Even notoriously cautious Malaysia, known for its “quiet diplomacy”, has been unilaterally developing energy resources within Chinese and Vietnamese-claimed waters in recent years.
It was not until the late 2010s that the Philippines, under the guidance of independent-minded Defense Secretary Delfin Lorenzana, began properly maintaining and upgrading its facilities in places such as Thitu Island, which hosts a relatively large civilian community along with military personnel.
The Marcos Jr administration has built on those earlier efforts by recently establishing a two-story facility on the island, which boasts “advanced systems” such as vessel traffic management, coast cameras, radars and satellite communication equipment.
Philippine National Security Council Advisor Eduardo Ano, a former military chief who supported Lorenzana’s efforts in the past, welcomed the new facilities as a means to “greatly enhance the PCG’s [Philippine Coast Guard’s] ability to monitor the movements of the Chinese maritime forces, other countries that might be coming here, and also as well as our own public vessels and aircraft.”
Pushing the limits
The Philippine defense establishment, however, has even bigger plans for this year. In defiance of China, the AFP is set to fortify its de facto military base over the Second Thomas Shoal, which has been the site of multiple violent encounters between Filipino and Chinese maritime forces in recent months.
“What we are doing is we’re just trying to make it more livable, more habitable for our soldiers because their conditions are really difficult,” the Philippine military chief said in a mixture of Filipino and English when asked about the purpose of the new project.
“We already have a budget. It is incorporated in the budget of the armed forces. Every year we have a budget for the improvement of facilities,” he added, underscoring the importance of the new construction project as part of a bigger strategic plan in the South China Sea.
While the Philippines sees its action is necessary for national defense, it could nonetheless provoke China into aggressive reprisals. The Asian superpower isn’t only opposed to the Philippine construction plans in the area, but also to the Marcos Jr administration’s overall foreign policy tilt toward the US and its allies.
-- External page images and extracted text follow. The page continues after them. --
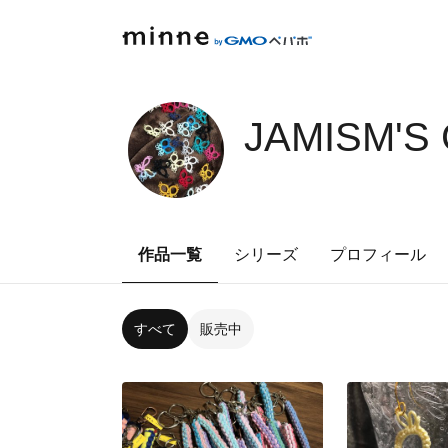
JAMISM'S
作品一覧
シリーズ
プロフィール
すべて
販売中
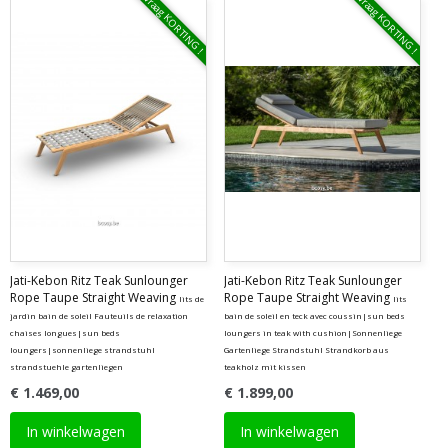
Vraag KORTING !
Vraag KORTING !
Jati-Kebon Ritz Teak Sunlounger
Jati-Kebon Ritz Teak Sunlounger
Rope Taupe Straight Weaving
Rope Taupe Straight Weaving
lits de
lits
jardin bain de soleil Fauteuils de relaxation
bain de soleil en teck avec coussin|sun beds
chaises longues|sun beds
loungers in teak with cushion|Sonnenliege
loungers|sonnenliege strandstuhl
Gartenliege Strandstuhl Strandkorb aus
strandstuehle gartenliegen
teakholz mit kissen
€ 1.469,00
€ 1.899,00
In winkelwagen
In winkelwagen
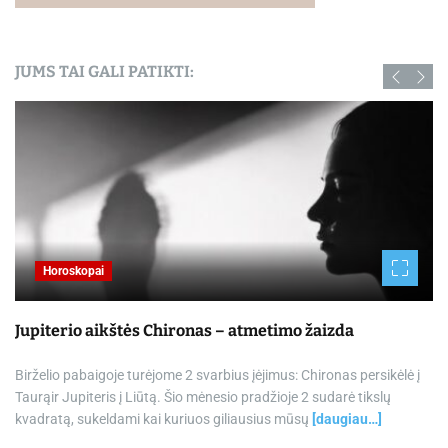
JUMS TAI GALI PATIKTI:
Horoskopai
Jupiterio aikštės Chironas – atmetimo žaizda
Birželio pabaigoje turėjome 2 svarbius įėjimus: Chironas persikėlė į
Taurąir Jupiteris į Liūtą. Šio mėnesio pradžioje 2 sudarė tikslų
kvadratą, sukeldami kai kuriuos giliausius mūsų
[daugiau…]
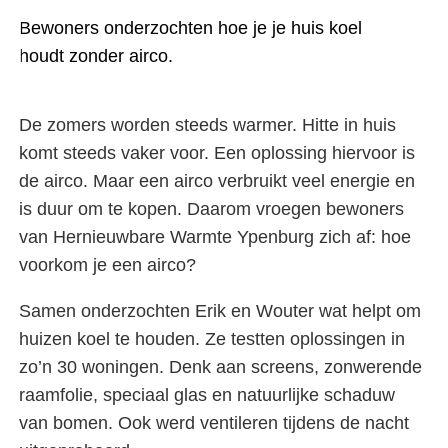
Bewoners onderzochten hoe je je huis koel
houdt zonder airco.
De zomers worden steeds warmer. Hitte in huis
komt steeds vaker voor. Een oplossing hiervoor is
de airco. Maar een airco verbruikt veel energie en
is duur om te kopen. Daarom vroegen bewoners
van Hernieuwbare Warmte Ypenburg zich af: hoe
voorkom je een airco?
Samen onderzochten Erik en Wouter wat helpt om
huizen koel te houden. Ze testten oplossingen in
zo’n 30 woningen. Denk aan screens, zonwerende
raamfolie, speciaal glas en natuurlijke schaduw
van bomen. Ook werd ventileren tijdens de nacht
Much to China’s chagrin, the Philippines has quickly turned into a new hub for major wargames and joint exercises by Western powers. Last year, the Southeast Asian nation conducted the largest-ever Balikatan exercises, where the US, Japan, Australia and the Philippines simulated potential conflict with China.
Last year also saw the annual Kamandag exercises, at which as many as 2,749 participating troops from the Philippines, US, UK, Japan and South Korea conducted amphibious and naval exercises in a not-so-subtle signal to China.
This went hand in hand with the first-ever Philippine-US aerial patrols in the South China Sea as well as the first-ever quadrilateral Philippines, US, Australia and Japan naval drills in the disputed areas.
The Philippines is also exploring a new Visiting Forces Agreement-style agreement with Japan and France while coordinating an emerging trilateral Japan-Philippine-US alliance known as JAPHUS.
Perhaps of biggest concern to China is the expansion of the Philippine-US Enhanced Defense Cooperation Agreement (EDCA) that will grant the Pentagon access to northernmost Philippine military facilities bordering near Taiwan.
The two allies are also rapidly upgrading a whole host of military facilities close to the South China Sea, thus dramatically expanding America’s forward deployment presence in the area.
The upshot of it all is a dangerous and volatile new dynamic, whereby efforts by the Philippines to enhance its position and defend its sovereign rights are reinforcing China’s fears of encirclement by a US-led network of allies.
Absent a robust diplomatic effort, the Philippines could be sleepwalking toward a direct confrontation with the increasingly jittery Asian superpower, a clash that could unintentionally set off a wider regional conflict.